*REQUIRED WORK*: Reproduce the data word for word, starting at its first line and ending at the line that contains "title Callback Parameter [82, 49, 1571, 257]", with both of those lines included.

*Layout dataset entries*:
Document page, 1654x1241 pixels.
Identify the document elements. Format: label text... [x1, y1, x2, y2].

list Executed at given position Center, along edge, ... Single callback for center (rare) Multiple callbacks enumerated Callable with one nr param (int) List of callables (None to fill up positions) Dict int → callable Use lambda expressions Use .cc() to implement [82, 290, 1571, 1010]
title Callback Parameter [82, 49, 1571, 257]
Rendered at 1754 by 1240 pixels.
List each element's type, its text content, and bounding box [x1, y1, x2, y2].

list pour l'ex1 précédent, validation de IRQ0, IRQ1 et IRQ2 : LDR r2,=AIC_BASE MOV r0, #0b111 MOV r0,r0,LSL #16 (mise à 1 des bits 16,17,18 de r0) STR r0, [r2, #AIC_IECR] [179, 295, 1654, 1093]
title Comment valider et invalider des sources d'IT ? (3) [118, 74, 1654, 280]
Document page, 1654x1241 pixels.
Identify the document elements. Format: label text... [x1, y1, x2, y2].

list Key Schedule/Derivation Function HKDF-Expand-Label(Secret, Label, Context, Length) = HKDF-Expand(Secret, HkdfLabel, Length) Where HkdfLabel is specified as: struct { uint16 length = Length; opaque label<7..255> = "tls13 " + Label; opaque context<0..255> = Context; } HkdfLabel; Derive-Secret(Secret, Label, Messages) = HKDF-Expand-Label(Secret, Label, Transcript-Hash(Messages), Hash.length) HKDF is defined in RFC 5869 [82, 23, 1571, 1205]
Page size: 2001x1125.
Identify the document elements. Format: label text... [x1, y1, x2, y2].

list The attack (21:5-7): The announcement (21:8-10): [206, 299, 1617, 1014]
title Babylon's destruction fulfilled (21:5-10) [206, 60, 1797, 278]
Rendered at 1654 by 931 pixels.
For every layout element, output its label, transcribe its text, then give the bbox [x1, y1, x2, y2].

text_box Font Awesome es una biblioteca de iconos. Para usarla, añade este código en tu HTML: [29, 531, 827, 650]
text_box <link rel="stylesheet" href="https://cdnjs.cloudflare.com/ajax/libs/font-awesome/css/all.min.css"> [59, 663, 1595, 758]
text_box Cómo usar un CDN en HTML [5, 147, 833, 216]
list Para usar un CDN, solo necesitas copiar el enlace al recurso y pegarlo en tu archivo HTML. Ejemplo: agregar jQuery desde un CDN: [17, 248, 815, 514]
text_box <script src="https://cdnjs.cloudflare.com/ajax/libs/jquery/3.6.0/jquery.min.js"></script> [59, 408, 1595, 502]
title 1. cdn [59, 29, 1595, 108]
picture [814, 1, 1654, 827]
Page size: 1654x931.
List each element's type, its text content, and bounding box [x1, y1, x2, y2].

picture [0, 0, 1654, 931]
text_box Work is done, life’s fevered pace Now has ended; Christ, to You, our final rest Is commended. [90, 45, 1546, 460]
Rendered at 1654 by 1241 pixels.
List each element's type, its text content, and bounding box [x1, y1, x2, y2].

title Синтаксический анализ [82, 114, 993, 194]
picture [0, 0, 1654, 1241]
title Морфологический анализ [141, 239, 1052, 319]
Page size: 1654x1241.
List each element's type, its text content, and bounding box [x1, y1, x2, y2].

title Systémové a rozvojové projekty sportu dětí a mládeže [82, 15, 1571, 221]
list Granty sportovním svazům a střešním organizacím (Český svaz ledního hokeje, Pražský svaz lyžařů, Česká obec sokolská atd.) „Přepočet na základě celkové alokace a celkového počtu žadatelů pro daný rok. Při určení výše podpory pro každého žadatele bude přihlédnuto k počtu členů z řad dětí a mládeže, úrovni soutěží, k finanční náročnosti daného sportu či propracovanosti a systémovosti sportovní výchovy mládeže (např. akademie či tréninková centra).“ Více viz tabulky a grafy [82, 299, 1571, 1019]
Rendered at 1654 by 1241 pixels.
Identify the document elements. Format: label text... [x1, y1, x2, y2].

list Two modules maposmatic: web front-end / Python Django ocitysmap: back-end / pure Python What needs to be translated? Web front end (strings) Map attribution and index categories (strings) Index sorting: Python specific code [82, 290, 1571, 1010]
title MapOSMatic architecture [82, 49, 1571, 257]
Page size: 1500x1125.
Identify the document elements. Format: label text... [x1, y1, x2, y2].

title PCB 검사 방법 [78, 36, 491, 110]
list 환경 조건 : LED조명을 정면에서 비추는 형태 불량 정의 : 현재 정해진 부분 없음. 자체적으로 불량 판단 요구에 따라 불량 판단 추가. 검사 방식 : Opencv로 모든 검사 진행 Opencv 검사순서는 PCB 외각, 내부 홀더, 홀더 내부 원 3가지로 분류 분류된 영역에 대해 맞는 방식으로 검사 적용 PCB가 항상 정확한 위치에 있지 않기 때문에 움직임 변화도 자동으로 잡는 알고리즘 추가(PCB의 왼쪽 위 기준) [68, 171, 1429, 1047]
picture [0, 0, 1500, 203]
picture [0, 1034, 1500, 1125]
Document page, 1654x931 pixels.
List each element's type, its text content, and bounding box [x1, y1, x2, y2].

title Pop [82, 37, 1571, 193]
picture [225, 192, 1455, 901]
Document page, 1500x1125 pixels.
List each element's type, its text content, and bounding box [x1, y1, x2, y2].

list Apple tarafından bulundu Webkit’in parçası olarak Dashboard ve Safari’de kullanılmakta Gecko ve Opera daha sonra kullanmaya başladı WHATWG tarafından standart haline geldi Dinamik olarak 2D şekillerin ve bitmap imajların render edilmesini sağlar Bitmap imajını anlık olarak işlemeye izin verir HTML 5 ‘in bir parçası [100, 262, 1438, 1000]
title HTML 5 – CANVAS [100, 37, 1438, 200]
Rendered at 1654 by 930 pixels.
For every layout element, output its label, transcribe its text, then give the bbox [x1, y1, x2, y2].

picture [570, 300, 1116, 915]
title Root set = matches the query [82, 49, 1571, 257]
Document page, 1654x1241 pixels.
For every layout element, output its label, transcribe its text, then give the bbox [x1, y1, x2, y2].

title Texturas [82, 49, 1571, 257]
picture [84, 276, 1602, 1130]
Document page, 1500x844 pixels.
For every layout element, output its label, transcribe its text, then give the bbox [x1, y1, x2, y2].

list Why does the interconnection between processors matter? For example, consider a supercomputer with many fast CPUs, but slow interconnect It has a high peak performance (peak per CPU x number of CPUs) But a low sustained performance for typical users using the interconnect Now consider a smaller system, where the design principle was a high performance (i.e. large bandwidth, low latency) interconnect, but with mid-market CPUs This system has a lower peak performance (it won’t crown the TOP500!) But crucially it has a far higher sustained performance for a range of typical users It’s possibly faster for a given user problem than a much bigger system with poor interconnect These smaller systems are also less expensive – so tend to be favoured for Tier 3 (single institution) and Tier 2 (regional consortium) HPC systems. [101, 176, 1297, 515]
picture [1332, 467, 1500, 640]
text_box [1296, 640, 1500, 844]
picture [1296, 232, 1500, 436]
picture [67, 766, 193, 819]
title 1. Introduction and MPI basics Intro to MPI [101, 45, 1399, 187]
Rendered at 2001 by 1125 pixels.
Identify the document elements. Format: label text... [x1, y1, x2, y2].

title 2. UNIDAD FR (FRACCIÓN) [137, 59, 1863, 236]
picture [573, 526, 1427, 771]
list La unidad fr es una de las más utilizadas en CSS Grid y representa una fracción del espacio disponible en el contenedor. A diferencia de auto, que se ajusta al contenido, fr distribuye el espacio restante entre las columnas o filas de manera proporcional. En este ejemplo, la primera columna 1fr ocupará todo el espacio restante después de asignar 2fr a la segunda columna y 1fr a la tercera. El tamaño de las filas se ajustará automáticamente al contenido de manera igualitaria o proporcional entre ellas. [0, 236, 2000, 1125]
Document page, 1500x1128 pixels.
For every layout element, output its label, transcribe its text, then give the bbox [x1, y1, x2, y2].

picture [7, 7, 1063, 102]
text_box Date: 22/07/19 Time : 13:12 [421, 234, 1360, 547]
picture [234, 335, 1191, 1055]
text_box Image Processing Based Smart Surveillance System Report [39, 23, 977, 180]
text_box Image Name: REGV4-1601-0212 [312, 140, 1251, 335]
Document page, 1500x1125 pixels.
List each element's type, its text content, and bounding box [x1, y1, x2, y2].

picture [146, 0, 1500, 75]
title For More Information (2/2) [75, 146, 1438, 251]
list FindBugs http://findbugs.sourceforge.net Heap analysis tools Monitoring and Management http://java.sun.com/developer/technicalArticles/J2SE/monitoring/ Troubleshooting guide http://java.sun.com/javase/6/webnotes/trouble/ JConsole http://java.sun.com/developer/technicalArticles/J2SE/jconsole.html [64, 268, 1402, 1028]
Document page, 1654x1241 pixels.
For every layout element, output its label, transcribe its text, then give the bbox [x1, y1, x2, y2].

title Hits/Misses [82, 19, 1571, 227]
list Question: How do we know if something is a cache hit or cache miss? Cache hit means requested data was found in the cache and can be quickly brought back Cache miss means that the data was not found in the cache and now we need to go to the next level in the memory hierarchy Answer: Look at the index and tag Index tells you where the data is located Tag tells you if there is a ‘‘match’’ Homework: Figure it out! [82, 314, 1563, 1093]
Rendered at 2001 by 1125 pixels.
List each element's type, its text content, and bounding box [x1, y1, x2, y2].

*RESPONSE*:
Document page, 1654x1241 pixels.
Identify the document elements. Format: label text... [x1, y1, x2, y2].

list Executed at given position Center, along edge, ... Single callback for center (rare) Multiple callbacks enumerated Callable with one nr param (int) List of callables (None to fill up positions) Dict int → callable Use lambda expressions Use .cc() to implement [82, 290, 1571, 1010]
title Callback Parameter [82, 49, 1571, 257]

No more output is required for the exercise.